The Eastside Hill Neighborhood Association is continuing to work with the City of Eau Claire to make Margaret Street safer for everyone – people walking, biking, riding the bus, or driving. While EHNA did work with the City on Margaret when the neighborhood plan was written in 2007 and when the street was redesigned and rebuilt in 2008 and 2009, work remained to make it safe for neighbors from age 8 to 80.

The EHNA Steering Committee began this new process a year and a half ago by inviting the City’s Transportation Engineer, Leah Ness, and our City Council members, Kathy Mitchell and Andrew Werthmann to our monthly meeting to discuss Margaret Street. The basic outcomes for a safer Margaret Street would be people driving slower and fewer people cutting through the neighborhood on the street. The EHNA conducted a survey of neighbors and analyzed the conditions on the street. This meeting initiated a dialogue between the Steering Committee and the City’s engineering office, leading to crash analyses, speed studies, and traffic counts.

At the EHNA annual and semi-annual meetings in April and September of last year, Margaret Street was presented on and discussed. At the September meeting, the EHNA unanimously passed a the resolution to make Margaret Street safer through the changes in these 6 points, which are followed by an update on their status:

1. Lower the speed limit on Margaret Street from 30 miles per hour to 25 miles per hour, which adds 19 seconds to the 1:34 travel time at 30 mph; – Complete!

2. Install stop signs on Margaret Street at Highland Avenue to make the intersection a four-way stop; – A decision to pursue this issue is on hold until we evaluate the effects of the lower speed limit. Data collected by City Engineers does not meet warrants for stop sign installation as established in the Manual on Uniform Traffic Control Devices (MUTCD) for vehicle counts and crashes. Would require City Council ordinance and a champion from City Council being supported by a concerted neighborhood campaign, which do not currently appear.
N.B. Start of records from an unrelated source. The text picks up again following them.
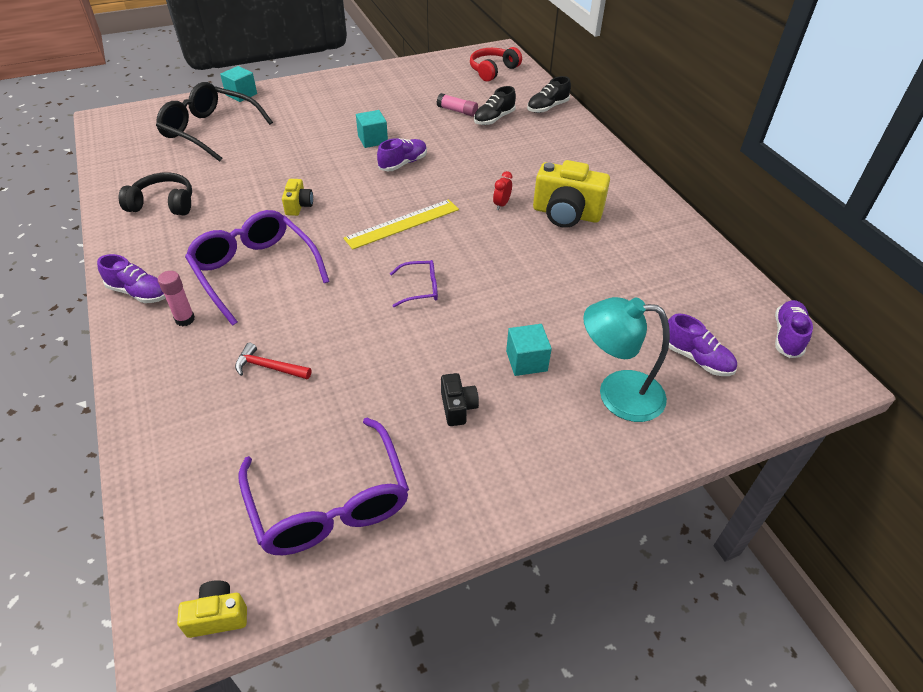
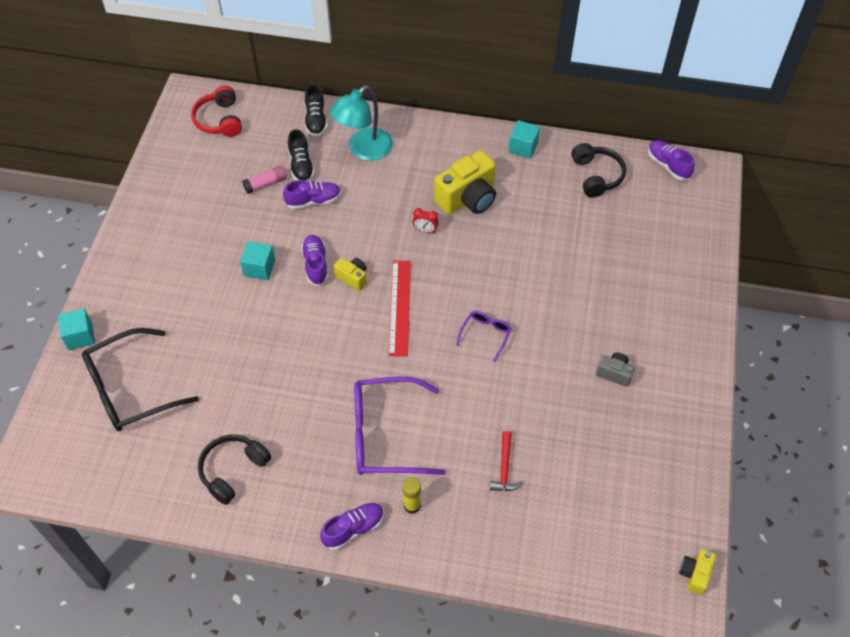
camera: 55 degrees left, 10 degrees up
(185, 319) = (412, 505): pink glue stick -> yellow glue stick
(269, 367) = (504, 468): red hammer -> red hammer turned 45 degrees counterclockwise
(298, 206) = (318, 368): yellow camera -> yellow camera (352, 277)
(330, 503) = (648, 481): purple glasses -> none
(402, 224) = (399, 307): yellow ruler -> red ruler
(458, 407) = (614, 373): black camera -> grey camera
(501, 204) = (425, 230): red clock -> red clock turned 45 degrees counterclockwise
(526, 361) = (599, 313): turquoise cube -> turquoise cube (523, 147)
(617, 394) = (657, 283): turquoise lamp -> turquoise lamp (364, 150)
(696, 358) = (655, 223): purple shoe -> purple shoe (313, 201)
(699, 286) = (596, 176): none -> black headphones

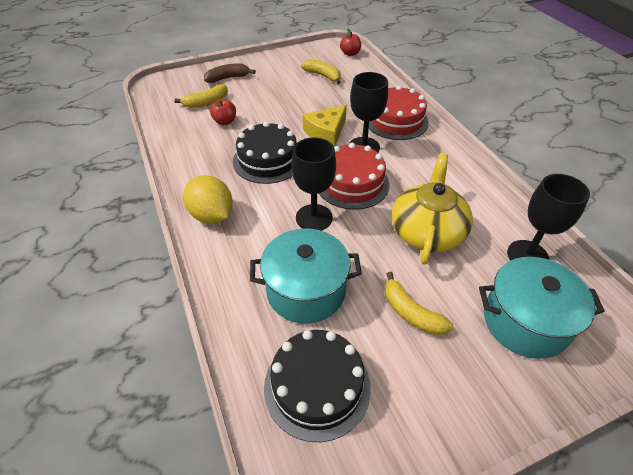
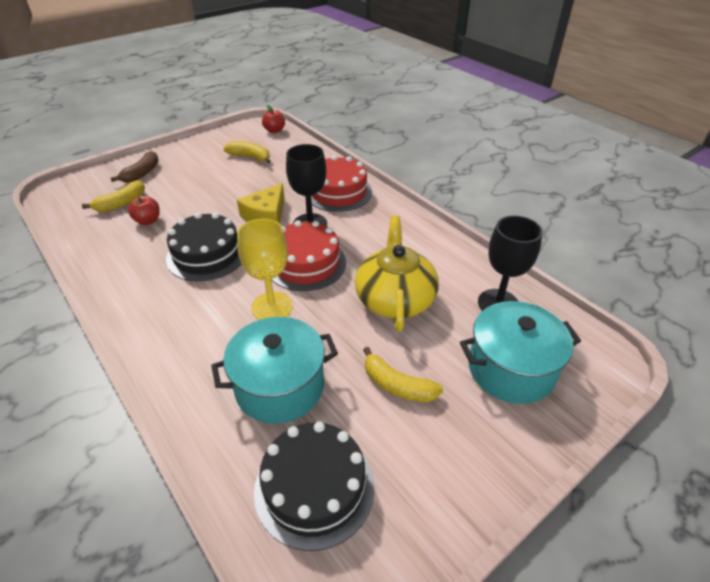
camera: 15 degrees left, 5 degrees down
(212, 215) = (153, 326): yellow lemon -> none
(228, 78) = (142, 173): brown banana -> brown banana turned 150 degrees clockwise
(314, 218) = (272, 307): black goblet -> yellow goblet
3. Install crosswalks on all four sides of the intersections of Margaret Street and Fenwick Avenue, Highland Avenue, and Sherwin Avenue; – Put off on the crosswalk committee, which is not active

4. Narrow the travel lanes from 11 feet to 10 feet; – Deemed infeasible by transportation engineer

5. Install bicycle shared lane markings, “sharrows,” along the length of Margaret Street; and – City will not support as it is not a designated bicycle route

6. Take care of plantings in the boulevard areas along Margaret Street, both for beautification and traffic calming. – We are actively working with the City on this

Success has been achieved on the speed limit with the street recently receiving new signage as a 25 mph street and new street trees coming soon. In a bit of a fortuitous surprise, it was discovered that the City Code of Ordinances had not designated Margaret as a 30 mph street, so the City merely decided to acknowledge the oversight by taking down the 30 mph signs and putting up 25 mph signs. This decision came only after significant pressure from neighbors contacting the City Council to ask that street stay at 25 mph. Our City Council members, Kathy Mitchell and Andrew Werthmann, followed up with City Engineers on this matter. Neighbors Eric Anderson, Jason Duba, and Mark Ruddy stuck with this issue for a year and a half on behalf of our Association to a good outcome.